Sunday 4 March 2012

EGYPTIAN AFTERLIFE

What do I know about Egyptian afterlife?  We are all well aware of the pyramids built by the ancient Egyptians both as monuments to their dead and as doorways to the hereafter.  They still stand today as testimony to a lost civilization.

Until last year there were thought to be around 140 pyramids across Egypt.  But, thanks to space technology, satellites have now helped locate 17 further pyramids and 3,000 ancient settlements hidden underground.  According to a feature in the DAILY MAIL more than 1,000 burial sites were also discovered thanks to infra-red technology capable of probing beneath the desert sands from 450 miles above the Earth.

Sarah Parcak, a NASA-funded archaeologist, said: "I couldn't believe we could locate so many sites.  To excavate a pyramid is the dream of every archaeologist."  Dr Parcak, from the University of Alabama in Birmingham, analyzed images from satellites equipped with cameras powerful enough to zoom in on objects less than three feet in diameter on the Earth's surface.

Ancient Egyptians used mud bricks much denser than the sand and soil surrounding them, so allowing the shapes of homes, temples, tombs and other structure from thousands of years ago to be seen.

Two pyramids at Saqqara (burial ground for the ancient capital of Memphis) have already been confirmed by excavations, with the site now being hailed as one of the most important in Egyptian archaeology.  Prior to this find, Djoser's Pyramid at Saqqara, built around 2,600 BC, was one of the oldest pyramids ever discovered.

Ancient Egyptians attached huge importance to their afterlife, devoting much of their time and wealth to preparation for their death.
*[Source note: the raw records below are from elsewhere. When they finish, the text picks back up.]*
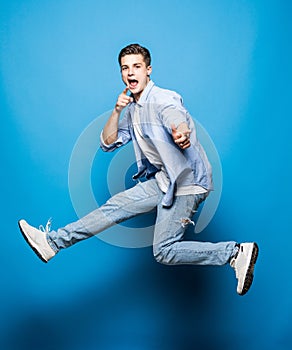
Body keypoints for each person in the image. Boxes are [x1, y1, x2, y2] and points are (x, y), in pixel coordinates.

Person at [18, 43, 258, 296]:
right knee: (115, 206)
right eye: (125, 68)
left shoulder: (162, 98)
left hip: (187, 183)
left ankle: (235, 253)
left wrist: (180, 131)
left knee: (164, 251)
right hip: (165, 181)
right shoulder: (133, 109)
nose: (130, 73)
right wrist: (117, 110)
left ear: (148, 70)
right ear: (121, 74)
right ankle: (53, 243)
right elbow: (107, 143)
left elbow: (175, 115)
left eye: (136, 67)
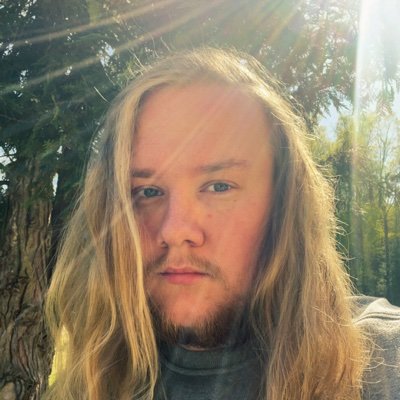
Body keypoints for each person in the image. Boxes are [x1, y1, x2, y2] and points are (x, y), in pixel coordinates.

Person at [45, 48, 400, 400]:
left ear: (284, 206)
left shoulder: (380, 365)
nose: (175, 230)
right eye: (148, 191)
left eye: (219, 186)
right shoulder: (92, 380)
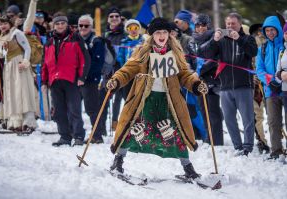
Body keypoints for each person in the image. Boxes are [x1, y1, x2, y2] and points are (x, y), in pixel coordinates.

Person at [107, 17, 208, 179]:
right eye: (158, 32)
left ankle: (188, 168)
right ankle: (118, 161)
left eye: (165, 32)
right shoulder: (143, 52)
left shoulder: (175, 53)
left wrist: (196, 84)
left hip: (169, 101)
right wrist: (116, 80)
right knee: (132, 129)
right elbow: (127, 70)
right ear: (152, 35)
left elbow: (185, 74)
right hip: (144, 99)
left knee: (176, 132)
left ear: (169, 34)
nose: (161, 35)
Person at [206, 13, 258, 155]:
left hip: (244, 86)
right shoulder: (221, 40)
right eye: (228, 24)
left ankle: (247, 147)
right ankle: (237, 146)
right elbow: (208, 55)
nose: (230, 26)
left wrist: (239, 39)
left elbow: (253, 52)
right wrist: (214, 40)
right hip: (225, 86)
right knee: (229, 119)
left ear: (240, 24)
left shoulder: (248, 39)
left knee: (247, 118)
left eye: (233, 23)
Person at [42, 13, 90, 146]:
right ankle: (65, 137)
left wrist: (82, 76)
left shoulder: (75, 38)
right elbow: (45, 63)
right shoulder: (49, 41)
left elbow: (85, 59)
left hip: (71, 79)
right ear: (54, 25)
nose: (60, 25)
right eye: (57, 23)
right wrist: (44, 81)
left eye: (62, 23)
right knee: (59, 111)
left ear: (67, 24)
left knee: (74, 110)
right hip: (54, 80)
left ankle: (78, 136)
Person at [0, 15, 37, 132]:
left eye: (5, 23)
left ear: (10, 24)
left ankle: (29, 121)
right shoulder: (2, 36)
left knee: (23, 91)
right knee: (12, 92)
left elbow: (27, 48)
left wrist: (25, 61)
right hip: (8, 66)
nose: (2, 26)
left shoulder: (17, 33)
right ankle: (16, 122)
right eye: (0, 24)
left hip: (19, 64)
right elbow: (2, 54)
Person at [192, 14, 223, 146]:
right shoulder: (192, 41)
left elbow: (216, 59)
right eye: (198, 25)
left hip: (212, 78)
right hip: (198, 79)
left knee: (213, 110)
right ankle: (208, 137)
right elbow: (190, 58)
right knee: (203, 109)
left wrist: (201, 69)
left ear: (208, 26)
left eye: (203, 25)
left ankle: (217, 140)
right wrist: (191, 70)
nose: (200, 28)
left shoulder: (214, 38)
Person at [257, 16, 285, 159]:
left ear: (278, 30)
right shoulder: (262, 48)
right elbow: (259, 69)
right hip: (270, 91)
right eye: (267, 30)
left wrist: (280, 79)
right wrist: (270, 81)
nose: (270, 33)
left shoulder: (284, 45)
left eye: (272, 29)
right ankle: (276, 151)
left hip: (285, 88)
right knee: (273, 122)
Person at [78, 14, 106, 144]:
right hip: (76, 79)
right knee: (74, 107)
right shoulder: (76, 39)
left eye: (86, 25)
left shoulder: (96, 41)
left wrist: (84, 76)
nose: (83, 28)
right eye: (81, 25)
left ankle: (97, 135)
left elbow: (97, 63)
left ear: (91, 27)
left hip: (90, 80)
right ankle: (76, 132)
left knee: (92, 109)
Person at [103, 7, 126, 131]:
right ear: (108, 19)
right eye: (111, 16)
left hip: (124, 71)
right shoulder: (105, 34)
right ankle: (111, 123)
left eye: (116, 16)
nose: (114, 18)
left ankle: (128, 123)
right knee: (108, 99)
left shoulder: (125, 33)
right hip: (109, 71)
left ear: (120, 18)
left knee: (126, 98)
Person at [249, 23, 270, 153]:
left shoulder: (271, 44)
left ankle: (270, 140)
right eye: (258, 31)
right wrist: (251, 75)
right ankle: (261, 140)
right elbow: (248, 63)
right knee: (258, 114)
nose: (260, 33)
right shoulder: (253, 44)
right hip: (257, 83)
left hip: (271, 82)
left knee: (272, 114)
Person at [117, 19, 144, 98]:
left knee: (140, 95)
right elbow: (120, 57)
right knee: (127, 95)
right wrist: (124, 69)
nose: (133, 30)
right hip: (128, 73)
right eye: (130, 28)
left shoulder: (144, 41)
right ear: (127, 30)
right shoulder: (124, 42)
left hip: (141, 73)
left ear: (139, 28)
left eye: (135, 27)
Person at [275, 22, 287, 156]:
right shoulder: (282, 50)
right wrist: (280, 75)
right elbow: (277, 72)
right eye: (285, 32)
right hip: (285, 90)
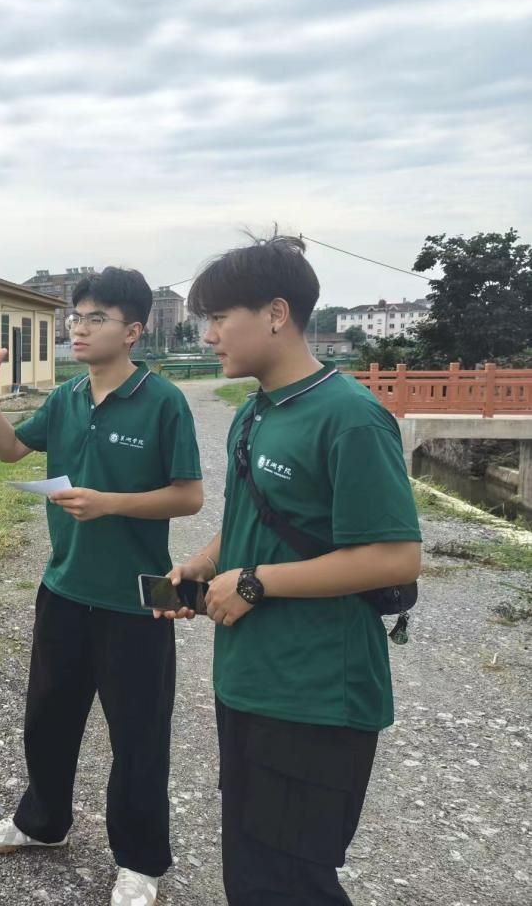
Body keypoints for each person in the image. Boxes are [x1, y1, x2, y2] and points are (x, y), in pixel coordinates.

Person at [162, 234, 422, 905]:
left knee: (290, 883)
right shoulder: (255, 411)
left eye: (220, 318)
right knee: (251, 873)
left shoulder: (350, 417)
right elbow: (251, 518)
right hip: (248, 681)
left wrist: (257, 583)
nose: (208, 336)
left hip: (316, 695)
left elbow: (395, 555)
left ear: (276, 314)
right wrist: (202, 566)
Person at [0, 267, 204, 906]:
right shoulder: (67, 397)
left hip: (139, 598)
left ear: (132, 331)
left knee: (139, 735)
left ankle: (141, 861)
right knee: (48, 717)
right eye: (75, 317)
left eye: (95, 318)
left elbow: (189, 496)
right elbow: (10, 452)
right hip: (64, 587)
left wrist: (110, 503)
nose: (78, 327)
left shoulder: (163, 401)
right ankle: (43, 823)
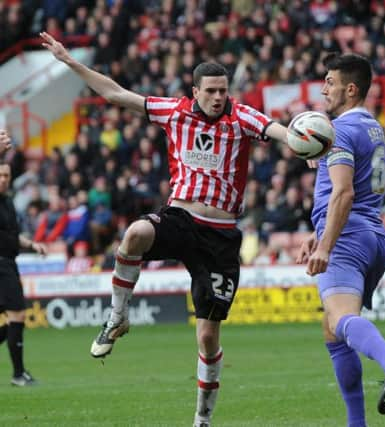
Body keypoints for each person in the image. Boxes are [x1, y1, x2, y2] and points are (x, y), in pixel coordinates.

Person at [41, 32, 289, 427]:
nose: (218, 97)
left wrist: (301, 142)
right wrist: (70, 62)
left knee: (208, 337)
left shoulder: (241, 116)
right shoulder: (174, 111)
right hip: (181, 218)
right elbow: (117, 94)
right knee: (135, 234)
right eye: (210, 91)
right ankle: (118, 316)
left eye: (223, 90)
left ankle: (202, 420)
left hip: (221, 235)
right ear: (195, 91)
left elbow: (277, 130)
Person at [296, 53, 385, 427]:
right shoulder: (371, 126)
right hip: (372, 236)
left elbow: (344, 194)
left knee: (341, 317)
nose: (324, 89)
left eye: (330, 82)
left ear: (350, 89)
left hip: (347, 239)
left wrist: (326, 246)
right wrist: (317, 232)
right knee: (333, 330)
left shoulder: (340, 132)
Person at [0, 157, 48, 386]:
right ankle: (19, 375)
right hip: (1, 265)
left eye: (7, 176)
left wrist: (31, 244)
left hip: (9, 261)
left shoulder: (8, 202)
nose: (3, 180)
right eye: (0, 175)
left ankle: (19, 374)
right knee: (17, 315)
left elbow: (11, 235)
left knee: (10, 321)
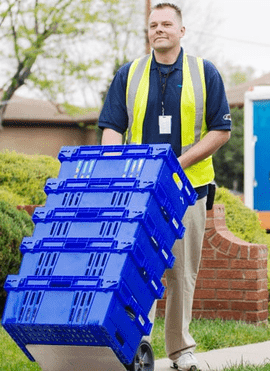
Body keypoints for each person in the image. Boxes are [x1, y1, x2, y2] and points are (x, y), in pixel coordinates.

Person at [98, 3, 231, 370]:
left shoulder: (205, 73)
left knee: (180, 272)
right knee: (139, 269)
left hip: (189, 189)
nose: (159, 29)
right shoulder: (130, 73)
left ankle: (180, 351)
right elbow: (112, 125)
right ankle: (136, 344)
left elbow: (221, 130)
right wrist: (116, 168)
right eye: (153, 24)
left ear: (181, 31)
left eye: (166, 24)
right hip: (139, 191)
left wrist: (175, 165)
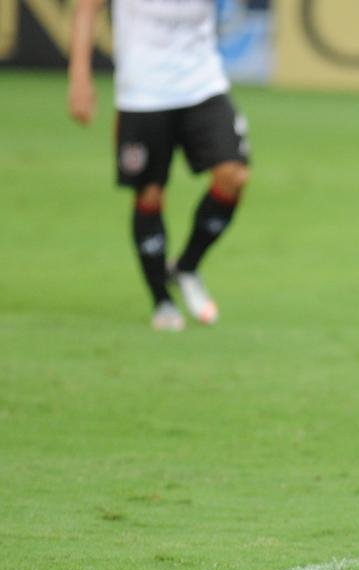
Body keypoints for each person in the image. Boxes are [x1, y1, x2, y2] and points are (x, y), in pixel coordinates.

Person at [67, 0, 250, 331]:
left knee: (233, 176)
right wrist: (79, 77)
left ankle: (186, 266)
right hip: (143, 92)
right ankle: (161, 300)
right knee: (149, 194)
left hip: (203, 83)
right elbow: (86, 8)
The afterlife was seen as a continuation of life on earth, so the dead man would need in his tomb every necessity and luxury he'd needed in life. Simultaneously, the ancients had a human fear of  the death they saw as inevitable.

How did they reconcile the inevitability of death with the divinity of their king who - as a god - was above death?  Maybe the answer lies in the myth of the god Osiris - believed once to have ruled as king of Egypt. Set, his brother, murdered him and seized the throne - only to be defeated by Horus, Osiris' son.

Horus avenged his father, becoming king of Egypt.  Osiris, the embodiment of vegetation that dies in winter and is resurrected in spring, lived on as lord of the Underworld and every subsequent king of Egypt was thought, after death, to become Osiris and partake of his kingdom in the hereafter.

There - I hope you'll feel I've given you at least a little taste of the Egyptian afterlife?